На этой крыше обнаружился резервуар для дождевой воды, и, хотя в нем была лишь лужа грязной пены, я зачерпнул чуть-чуть в пригоршню, все линии которой были теперь забиты крупицами сажи, и подкрепился пропорционально качеству подкрепления — то есть не сильно, а чуть-чуть. Мне был виден серебряный поднос океана, слегка сбрызнутый по краю бледной тенью рассвета, но в остальном ночь была глубока, ибо на улицах уже не горели фонари. Итак, я лихо — насколько лихо, представьте сами — спустился вниз, переступая избитыми босыми ногами по перекладинам пожарной лестницы, и крадучись пустился в путь по переулкам, избегая сторожевых собак, шныряя взглядом в поисках вспыхивающих фонариков полицейского патруля, — хотя в глазах у меня пульсировала горячка и я неоднократно вздрагивал без нужды, прежде чем оставил город позади.

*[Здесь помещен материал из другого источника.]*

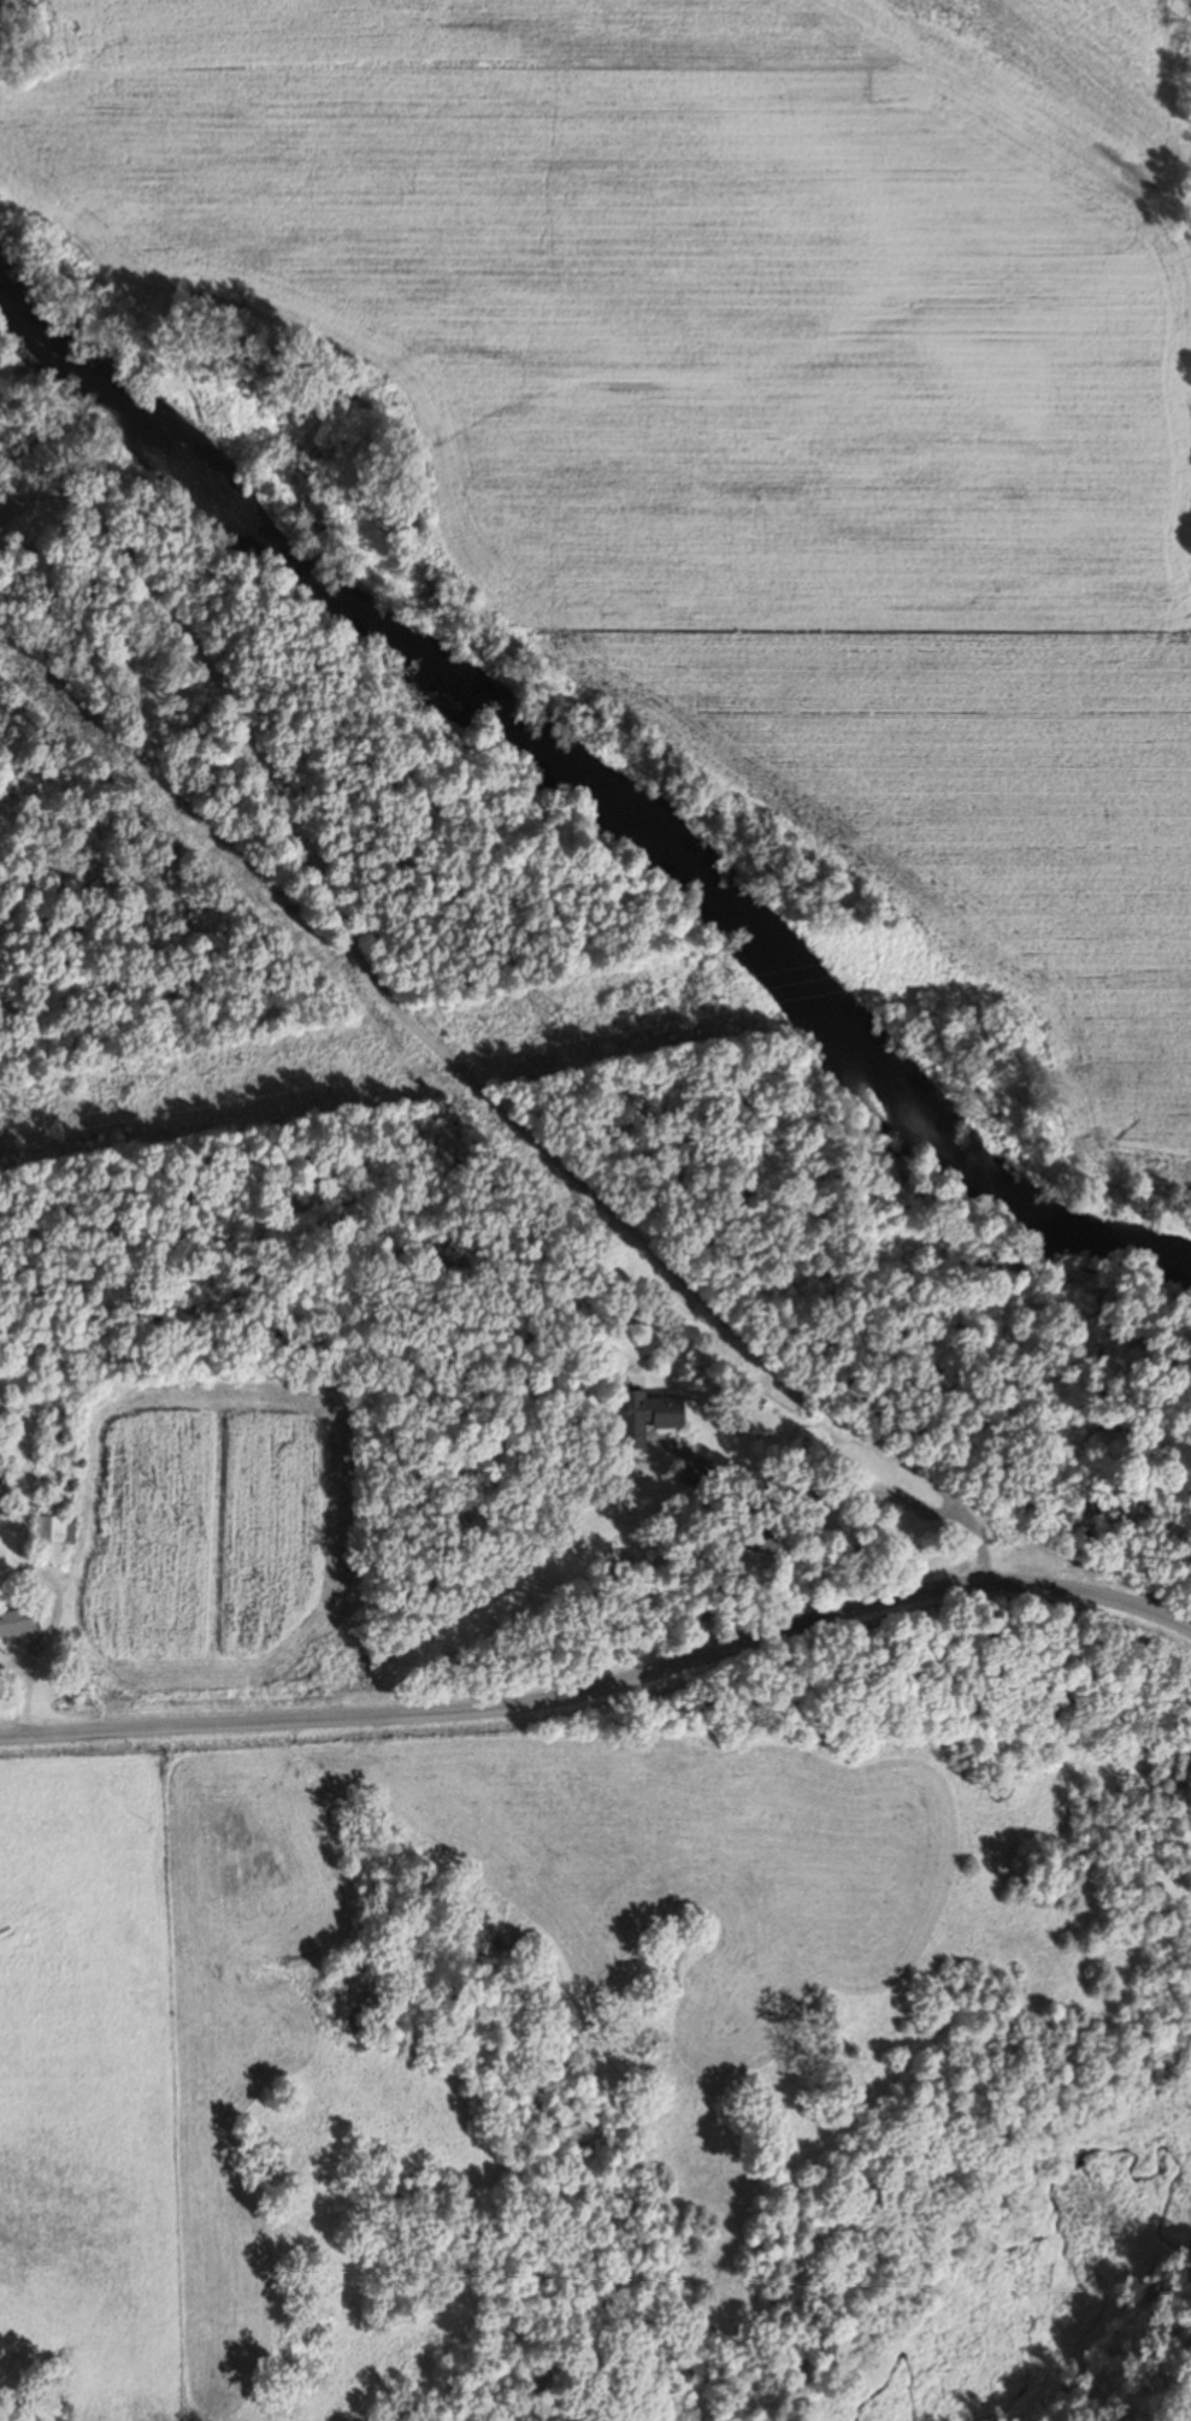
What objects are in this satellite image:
river: (580, 812)
road: (490, 993)
power tower: (573, 1018)
power tower: (38, 1116)
building: (644, 1415)
building: (760, 1539)
building: (49, 1540)
building: (17, 1623)
road: (606, 1666)

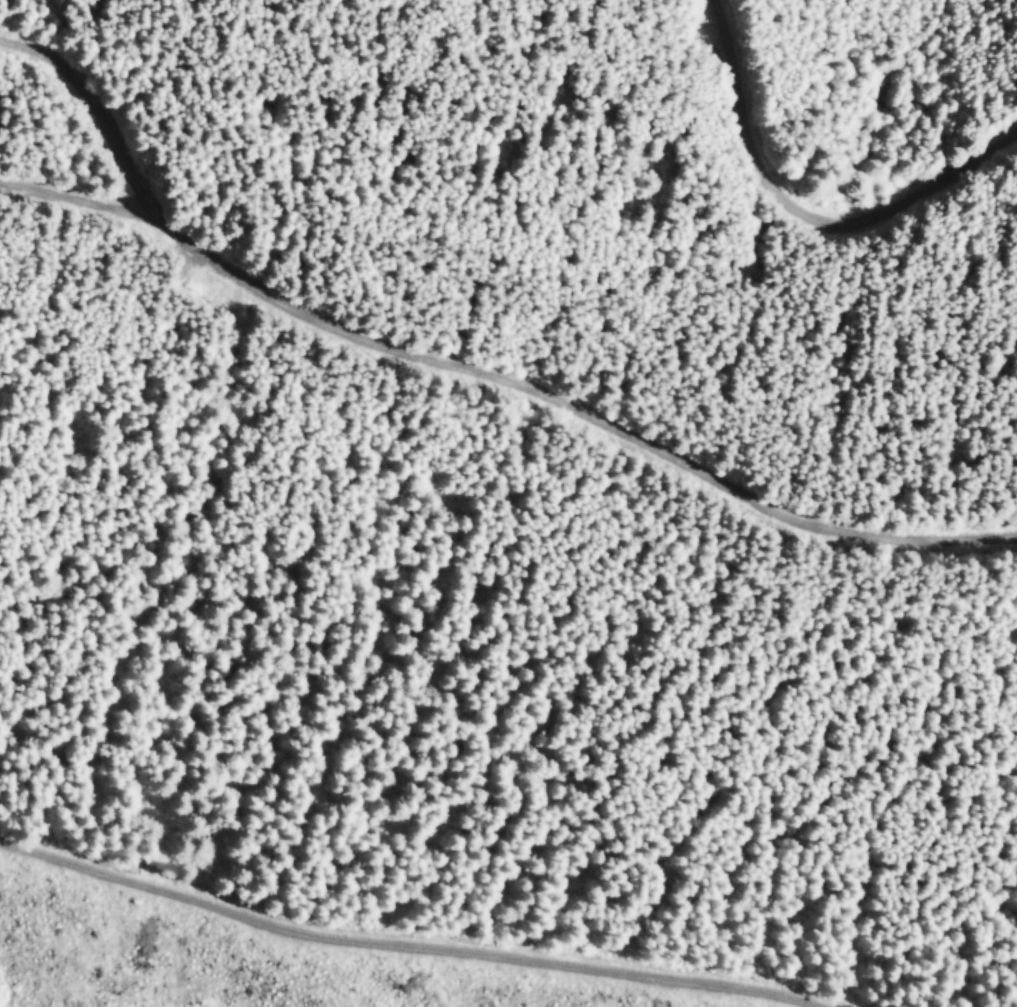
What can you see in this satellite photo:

По дороге я стянул с веревки с вывешенным на просушку бельем новые штаны и рубашку и снял сандалии с ног беспробудно дрыхнувшего в парадной мертвецки пьяного селянина, но не задержался, чтобы умыться, ни у одного из капающих себе под нос водяных насосов. Наконец, отойдя подальше от последних предместий, я наткнулся на ручей и там ополоснулся ледяной водой. Я не смог удержаться от громкого вопля, когда она коснулась моей раны. Захоронив отрепья своей старой одежды под камнем, я облачился во все новое. Теперь уже не осталось вообще ничего от прыткого молодого чиновника, совсем недавно покинувшего город. Я выглядел в точности как отпрыск столь страстно отвергавшихся моей матушкой предков, и, быть может, этому я и обязан своей жизнью.
Выйдя к главной дороге, я отыскал телефонную будку и попытался дозвониться до Министра, но все линии были не в порядке или же просто отключены, поскольку в трубке даже не потрескивало. Поэтому я свернул с шоссе и пошел по зеленой тропинке, вьющейся между живыми изгородями, усеянными капельками росы; скоро в них заголосили сладкогласные пичуги. Наступал день, с каждой минутой редел предутренний туман. Вопреки моему желанию, взгляд мой то и дело выуживал из-за кустов боярышника, усеянных уже покрасневшими ягодами, мелькающее лицо Мэри-Энн. Я прошел мимо какой-то пивной, затерявшейся в милях от других строений, — и там, прислоненный к грубо вытесанной из камня скамье, у самой входной двери стоял велосипед, поблескивавший, как и все вокруг, от росы. Я взгромоздился на него и поехал прочь, хотя и мог рулить лишь одной рукой: ведь велосипедом можно управлять, только постоянно напрягая волю, а воля к жизни была единственным, что у меня оставалось.
Я не очень четко помню эту часть своего путешествия. Меня снедала чудовищная хворь, к тому же я ослаб от голода; если не считать печенье покойного мэра, со времени завтрака, которым двадцать четыре часа тому назад потчевала меня вероломная экономка, у меня во рту не было и маковой росинки. Помню, что на исходе утра я добрался до очень широкой реки и поехал вдоль прибрежной насыпи, пока солнце обрушивало на мою непокрытую голову свои удары. Шины велосипеда выписывали у меня за спиной огромные шальные загогулины. Пожалуй, я был тогда очень близок к концу.
Я увидел пеструю лошадку, щиплющую траву рядом с дорогой, и прислонившегося к столбу высокого и мускулистого смуглого мужчину в грубой одежде, задумчиво покуривавшего свою трубку. Он с любопытством наблюдал, как я виляю из стороны в сторону, с трудом удерживаясь в седле, и протянул руки, чтобы поймать меня, прежде чем я упаду. Я помню его худое темное лицо — почти что лицо, которое я видел совсем недавно в зеркале у Мэри-Энн; и помню, как меня подняла в воздух пара сильных рук; а потом — скрип досок и покачивание на воде, по нему я понял, что нахожусь на борту какого-то речного суденышка. Я припоминаю и прикосновение к моей щеке свежего полотна, и звук женского голоса, говорящего на текучем и мелодичном языке, тут же вернувшем меня в самое раннее, еще до монашенок, детство.